Synthetic $p$-wave scattering in a degenerate Fermi gas

$P$-wave superfluids are fascinating for a number of reasons; perhaps the most notable of these is their ability to support Majorana-type excitations [1]. Unfortunately, attempts to use $p$-wave Feshbach resonances to produce superfluid states in ultracold, fermionic gases have substantially failed due to to the large inelastic loss rates associated with those resonances [2,3]. We demonstrate a new approach to the problem: we use optical Raman dressing to artificially engineer the scattering properties. This allows us to convert the scattering strength of an $s$-wave Feshbach resonance into a strong $p$-wave interaction in an ultracold gas of $^{40}$K atoms.
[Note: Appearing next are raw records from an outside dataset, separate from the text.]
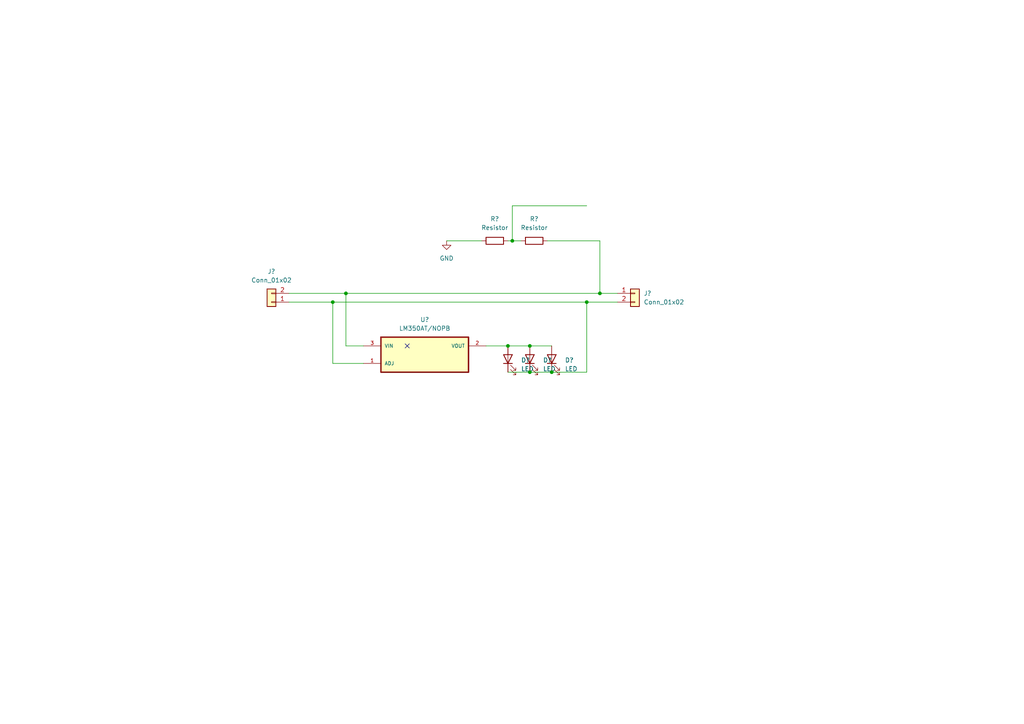
<source format=kicad_sch>
(kicad_sch (version 20211123) (generator eeschema)

  (uuid f3062692-2e9c-4362-9c36-917524ede9c3)

  (paper "A4")

  

  (junction (at 96.52 87.63) (diameter 0) (color 0 0 0 0)
    (uuid 1b404c40-8b91-4cb1-a5c0-75743fc68d9f)
  )
  (junction (at 153.67 107.95) (diameter 0) (color 0 0 0 0)
    (uuid 40ca4293-fc9d-42c6-aa42-923c4485bd06)
  )
  (junction (at 153.67 100.33) (diameter 0) (color 0 0 0 0)
    (uuid 5c9c547e-de50-4f69-8a66-5675737ef154)
  )
  (junction (at 173.99 85.09) (diameter 0) (color 0 0 0 0)
    (uuid a2fc1c71-34d7-4389-aad4-ba029c0bf501)
  )
  (junction (at 170.18 87.63) (diameter 0) (color 0 0 0 0)
    (uuid ba3ff5d3-1da9-4a8a-9d2c-f09909ed8523)
  )
  (junction (at 147.32 100.33) (diameter 0) (color 0 0 0 0)
    (uuid bce2eca4-5681-45fc-81b5-c1afc523b3d0)
  )
  (junction (at 160.02 107.95) (diameter 0) (color 0 0 0 0)
    (uuid c7ca35e8-1535-40d5-84a0-b0dc65ee73d0)
  )
  (junction (at 100.33 85.09) (diameter 0) (color 0 0 0 0)
    (uuid e227109a-3d33-4b26-8bee-b908d8855413)
  )
  (junction (at 148.59 69.85) (diameter 0) (color 0 0 0 0)
    (uuid fe85303b-fdc3-4f3a-9d75-d3919ede6ee1)
  )

  (no_connect (at 118.11 100.33) (uuid 1403885c-6926-4ceb-8bc3-46f07dbe0629))

  (wire (pts (xy 147.32 69.85) (xy 148.59 69.85))
    (stroke (width 0) (type default) (color 0 0 0 0))
    (uuid 08571d56-dbef-4ab6-8eb6-2fcf2db4e8f9)
  )
  (wire (pts (xy 173.99 85.09) (xy 173.99 69.85))
    (stroke (width 0) (type default) (color 0 0 0 0))
    (uuid 0f349df7-7606-4de0-9317-c09b2ca4a4fe)
  )
  (wire (pts (xy 129.54 69.85) (xy 139.7 69.85))
    (stroke (width 0) (type default) (color 0 0 0 0))
    (uuid 165c1ce9-58f2-4fdc-8924-814bc23c1a52)
  )
  (wire (pts (xy 140.97 100.33) (xy 147.32 100.33))
    (stroke (width 0) (type default) (color 0 0 0 0))
    (uuid 16d8ebac-5ee8-4dbc-8616-d1982393eb0a)
  )
  (wire (pts (xy 100.33 85.09) (xy 173.99 85.09))
    (stroke (width 0) (type default) (color 0 0 0 0))
    (uuid 282573a0-1af7-452d-ab1d-d765135ca92b)
  )
  (wire (pts (xy 147.32 100.33) (xy 153.67 100.33))
    (stroke (width 0) (type default) (color 0 0 0 0))
    (uuid 2a3319e4-9c56-413b-ad26-971a1340c89c)
  )
  (wire (pts (xy 83.82 87.63) (xy 96.52 87.63))
    (stroke (width 0) (type default) (color 0 0 0 0))
    (uuid 30f21ab6-8248-41fa-b1d8-101346a064a7)
  )
  (wire (pts (xy 173.99 85.09) (xy 179.07 85.09))
    (stroke (width 0) (type default) (color 0 0 0 0))
    (uuid 39d3515b-1641-44ac-8c20-754d7f15cb96)
  )
  (wire (pts (xy 96.52 87.63) (xy 170.18 87.63))
    (stroke (width 0) (type default) (color 0 0 0 0))
    (uuid 4dbbbcd3-b79c-4f20-9fe9-00f75b9cc9be)
  )
  (wire (pts (xy 148.59 69.85) (xy 148.59 59.69))
    (stroke (width 0) (type default) (color 0 0 0 0))
    (uuid 5ab78b69-fe90-4906-a74a-561369a805d4)
  )
  (wire (pts (xy 158.75 69.85) (xy 173.99 69.85))
    (stroke (width 0) (type default) (color 0 0 0 0))
    (uuid 62f676f3-7f40-4648-abfa-98cb890ae138)
  )
  (wire (pts (xy 148.59 59.69) (xy 170.18 59.69))
    (stroke (width 0) (type default) (color 0 0 0 0))
    (uuid 6c592d10-2c86-4c48-846a-2c0d2d79b326)
  )
  (wire (pts (xy 83.82 85.09) (xy 100.33 85.09))
    (stroke (width 0) (type default) (color 0 0 0 0))
    (uuid 9536b9a9-c0ab-43dd-a299-249dd11d2e60)
  )
  (wire (pts (xy 160.02 107.95) (xy 170.18 107.95))
    (stroke (width 0) (type default) (color 0 0 0 0))
    (uuid a833e712-2ac0-4155-bac6-8e3bc4c1d471)
  )
  (wire (pts (xy 170.18 87.63) (xy 170.18 107.95))
    (stroke (width 0) (type default) (color 0 0 0 0))
    (uuid b29d9caa-e7c9-4586-a04c-4411a12eaad4)
  )
  (wire (pts (xy 153.67 100.33) (xy 160.02 100.33))
    (stroke (width 0) (type default) (color 0 0 0 0))
    (uuid b5ef3f97-5bc2-4259-8d2b-cd723287918f)
  )
  (wire (pts (xy 153.67 107.95) (xy 160.02 107.95))
    (stroke (width 0) (type default) (color 0 0 0 0))
    (uuid c8943cc1-5336-4d2b-bde2-c4fd749717d3)
  )
  (wire (pts (xy 100.33 100.33) (xy 100.33 85.09))
    (stroke (width 0) (type default) (color 0 0 0 0))
    (uuid ce0ba08c-c1b9-428a-bbde-c134bfb763d8)
  )
  (wire (pts (xy 96.52 105.41) (xy 96.52 87.63))
    (stroke (width 0) (type default) (color 0 0 0 0))
    (uuid dab65feb-8723-4d28-aec7-d6988eb9c58c)
  )
  (wire (pts (xy 105.41 100.33) (xy 100.33 100.33))
    (stroke (width 0) (type default) (color 0 0 0 0))
    (uuid dce23cf1-8241-4587-be2c-c5dd7a0cafb6)
  )
  (wire (pts (xy 105.41 105.41) (xy 96.52 105.41))
    (stroke (width 0) (type default) (color 0 0 0 0))
    (uuid f70bca43-0b92-440c-a06a-1c4fe10f9a02)
  )
  (wire (pts (xy 148.59 69.85) (xy 151.13 69.85))
    (stroke (width 0) (type default) (color 0 0 0 0))
    (uuid f7ef5e2e-b0f4-45eb-9f5f-976e4ef04c6b)
  )
  (wire (pts (xy 147.32 107.95) (xy 153.67 107.95))
    (stroke (width 0) (type default) (color 0 0 0 0))
    (uuid f83283dd-01be-4112-8d76-a87a96438e23)
  )
  (wire (pts (xy 170.18 87.63) (xy 179.07 87.63))
    (stroke (width 0) (type default) (color 0 0 0 0))
    (uuid fad0e06a-16ba-48ca-92df-d9f8cf86628a)
  )

  (symbol (lib_id "RCAS_Passives:Resistor") (at 143.51 69.85 90) (unit 1)
    (in_bom yes) (on_board yes) (fields_autoplaced)
    (uuid 1a2f2da4-3b90-4f8b-ab60-4fd986aa620b)
    (property "Reference" "R?" (id 0) (at 143.51 63.5 90))
    (property "Value" "Resistor" (id 1) (at 143.51 66.04 90))
    (property "Footprint" "" (id 2) (at 143.51 71.628 90)
      (effects (font (size 1.27 1.27)) hide)
    )
    (property "Datasheet" "~" (id 3) (at 143.51 69.85 0)
      (effects (font (size 1.27 1.27)) hide)
    )
    (pin "1" (uuid e8c6c84e-ca85-4a56-b7fa-5effbc740833))
    (pin "2" (uuid 71cc0435-2bdb-423c-a6f4-5aeeb8f8f4f5))
  )

  (symbol (lib_id "RCAS_Connectors_Generic:Conn_01x02") (at 78.74 87.63 180) (unit 1)
    (in_bom yes) (on_board yes) (fields_autoplaced)
    (uuid 1ff96fa7-9cc1-42db-907d-2e235000d1c3)
    (property "Reference" "J?" (id 0) (at 78.74 78.74 0))
    (property "Value" "Conn_01x02" (id 1) (at 78.74 81.28 0))
    (property "Footprint" "" (id 2) (at 78.74 87.63 0)
      (effects (font (size 1.27 1.27)) hide)
    )
    (property "Datasheet" "~" (id 3) (at 78.74 87.63 0)
      (effects (font (size 1.27 1.27)) hide)
    )
    (pin "1" (uuid 523b7501-6493-4730-a58c-5809df70d551))
    (pin "2" (uuid 1c390ab4-865f-4fa9-9aad-3fc455ed50c8))
  )

  (symbol (lib_id "RCAS_Connectors_Generic:Conn_01x02") (at 184.15 85.09 0) (unit 1)
    (in_bom yes) (on_board yes)
    (uuid 4afef8e7-cd32-47fc-8df0-fd0d702eec77)
    (property "Reference" "J?" (id 0) (at 186.69 85.0899 0)
      (effects (font (size 1.27 1.27)) (justify left))
    )
    (property "Value" "Conn_01x02" (id 1) (at 186.69 87.6299 0)
      (effects (font (size 1.27 1.27)) (justify left))
    )
    (property "Footprint" "" (id 2) (at 184.15 85.09 0)
      (effects (font (size 1.27 1.27)) hide)
    )
    (property "Datasheet" "~" (id 3) (at 184.15 85.09 0)
      (effects (font (size 1.27 1.27)) hide)
    )
    (pin "1" (uuid c150048a-523c-44e6-8f23-9bb1a010320e))
    (pin "2" (uuid d76371b0-2ad0-42fa-90c0-e4a1f1ac0d3c))
  )

  (symbol (lib_id "RCAS_LEDs:LED") (at 147.32 104.14 90) (unit 1)
    (in_bom yes) (on_board yes) (fields_autoplaced)
    (uuid 6a91ecf2-b999-4311-946f-c179b050b8c4)
    (property "Reference" "D?" (id 0) (at 151.13 104.4574 90)
      (effects (font (size 1.27 1.27)) (justify right))
    )
    (property "Value" "LED" (id 1) (at 151.13 106.9974 90)
      (effects (font (size 1.27 1.27)) (justify right))
    )
    (property "Footprint" "" (id 2) (at 147.32 104.14 0)
      (effects (font (size 1.27 1.27)) hide)
    )
    (property "Datasheet" "~" (id 3) (at 147.32 104.14 0)
      (effects (font (size 1.27 1.27)) hide)
    )
    (pin "1" (uuid 6a771154-1b5a-473c-863c-e2950e06f3a0))
    (pin "2" (uuid b858b5ef-4efc-4197-ae08-a167954ff9f0))
  )

  (symbol (lib_id "RCAS_Passives:Resistor") (at 154.94 69.85 90) (unit 1)
    (in_bom yes) (on_board yes) (fields_autoplaced)
    (uuid 81f563ab-6504-4912-b26c-c449605c6efe)
    (property "Reference" "R?" (id 0) (at 154.94 63.5 90))
    (property "Value" "Resistor" (id 1) (at 154.94 66.04 90))
    (property "Footprint" "" (id 2) (at 154.94 71.628 90)
      (effects (font (size 1.27 1.27)) hide)
    )
    (property "Datasheet" "~" (id 3) (at 154.94 69.85 0)
      (effects (font (size 1.27 1.27)) hide)
    )
    (pin "1" (uuid 7dd065d5-2a52-4da3-934b-b7d4d1ea3db5))
    (pin "2" (uuid 7f0ce63f-1f2e-4d19-ace9-0479ed7f4f35))
  )

  (symbol (lib_id "RCAS_LM350AT_NOPB:LM350AT{slash}NOPB") (at 123.19 102.87 0) (unit 1)
    (in_bom yes) (on_board yes) (fields_autoplaced)
    (uuid 8e8f4cf7-7eea-48ca-ae3c-7f5752270791)
    (property "Reference" "U?" (id 0) (at 123.19 92.71 0))
    (property "Value" "LM350AT/NOPB" (id 1) (at 123.19 95.25 0))
    (property "Footprint" "TO254P1054X470X1955-3" (id 2) (at 123.19 102.87 0)
      (effects (font (size 1.27 1.27)) (justify left bottom) hide)
    )
    (property "Datasheet" "" (id 3) (at 123.19 102.87 0)
      (effects (font (size 1.27 1.27)) (justify left bottom) hide)
    )
    (pin "1" (uuid 8dba516d-f5b2-40e5-a553-02074a6f29e1))
    (pin "2" (uuid 4c135ee1-68fd-4e63-b4d4-539452428e54))
    (pin "3" (uuid 3b8225af-1dd2-4de9-993b-0241dc83e59c))
  )

  (symbol (lib_id "RCAS_LEDs:LED") (at 160.02 104.14 90) (unit 1)
    (in_bom yes) (on_board yes) (fields_autoplaced)
    (uuid 91e22fa1-f43e-4304-95e3-f8dfde94ddee)
    (property "Reference" "D?" (id 0) (at 163.83 104.4574 90)
      (effects (font (size 1.27 1.27)) (justify right))
    )
    (property "Value" "LED" (id 1) (at 163.83 106.9974 90)
      (effects (font (size 1.27 1.27)) (justify right))
    )
    (property "Footprint" "" (id 2) (at 160.02 104.14 0)
      (effects (font (size 1.27 1.27)) hide)
    )
    (property "Datasheet" "~" (id 3) (at 160.02 104.14 0)
      (effects (font (size 1.27 1.27)) hide)
    )
    (pin "1" (uuid 12ac57d8-9e40-42ad-acff-dc6b54d0897f))
    (pin "2" (uuid e4dcbdfa-a1d5-4159-94ce-5cc98fb388ce))
  )

  (symbol (lib_id "RCAS_LEDs:LED") (at 153.67 104.14 90) (unit 1)
    (in_bom yes) (on_board yes) (fields_autoplaced)
    (uuid d0ec0fe0-0ec3-4983-b901-4476725de6f4)
    (property "Reference" "D?" (id 0) (at 157.48 104.4574 90)
      (effects (font (size 1.27 1.27)) (justify right))
    )
    (property "Value" "LED" (id 1) (at 157.48 106.9974 90)
      (effects (font (size 1.27 1.27)) (justify right))
    )
    (property "Footprint" "" (id 2) (at 153.67 104.14 0)
      (effects (font (size 1.27 1.27)) hide)
    )
    (property "Datasheet" "~" (id 3) (at 153.67 104.14 0)
      (effects (font (size 1.27 1.27)) hide)
    )
    (pin "1" (uuid eb9905f8-f8ff-471f-80a0-666dd184196a))
    (pin "2" (uuid 46052e82-cbed-417d-bdd0-2f0479152277))
  )

  (symbol (lib_id "RCAS_Power_Symbols:GND") (at 129.54 69.85 0) (unit 1)
    (in_bom yes) (on_board yes) (fields_autoplaced)
    (uuid e05a8fcc-3be1-4a7d-af80-5bd92f3bda04)
    (property "Reference" "#PWR?" (id 0) (at 129.54 76.2 0)
      (effects (font (size 1.27 1.27)) hide)
    )
    (property "Value" "GND" (id 1) (at 129.54 74.93 0))
    (property "Footprint" "" (id 2) (at 129.54 69.85 0)
      (effects (font (size 1.27 1.27)) hide)
    )
    (property "Datasheet" "" (id 3) (at 129.54 69.85 0)
      (effects (font (size 1.27 1.27)) hide)
    )
    (pin "1" (uuid 2fc7c514-af0e-4fd8-9e2d-b489f1a7baf8))
  )

  (sheet_instances
    (path "/" (page "1"))
  )

  (symbol_instances
    (path "/e05a8fcc-3be1-4a7d-af80-5bd92f3bda04"
      (reference "#PWR?") (unit 1) (value "GND") (footprint "")
    )
    (path "/6a91ecf2-b999-4311-946f-c179b050b8c4"
      (reference "D?") (unit 1) (value "LED") (footprint "")
    )
    (path "/91e22fa1-f43e-4304-95e3-f8dfde94ddee"
      (reference "D?") (unit 1) (value "LED") (footprint "")
    )
    (path "/d0ec0fe0-0ec3-4983-b901-4476725de6f4"
      (reference "D?") (unit 1) (value "LED") (footprint "")
    )
    (path "/1ff96fa7-9cc1-42db-907d-2e235000d1c3"
      (reference "J?") (unit 1) (value "Conn_01x02") (footprint "")
    )
    (path "/4afef8e7-cd32-47fc-8df0-fd0d702eec77"
      (reference "J?") (unit 1) (value "Conn_01x02") (footprint "")
    )
    (path "/1a2f2da4-3b90-4f8b-ab60-4fd986aa620b"
      (reference "R?") (unit 1) (value "Resistor") (footprint "")
    )
    (path "/81f563ab-6504-4912-b26c-c449605c6efe"
      (reference "R?") (unit 1) (value "Resistor") (footprint "")
    )
    (path "/8e8f4cf7-7eea-48ca-ae3c-7f5752270791"
      (reference "U?") (unit 1) (value "LM350AT/NOPB") (footprint "TO254P1054X470X1955-3")
    )
  )
)

</source>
Our prior success in engineering $d$- and $g$-wave scattering in a degenerate Bose gas [4] is strong evidence for the viability of this technique. \\[4pt] [1] V. Gurarie and L. Radzihovsky, \textit{Phys. Rev. B} \textbf{75}, 212509 (2007). \\[0pt] [2] C. Chin, et al., \textit{Rev. Mod. Phys.} \textbf{82}, 1225 (2010). \\[0pt] [3] C. A. Regal, et al., \textit{Phys. Rev. Lett.} \textbf{90}, 053201 (2003). \\[0pt] [4] R. A. Williams, et al., \textit{Science} 335, 314 (2012).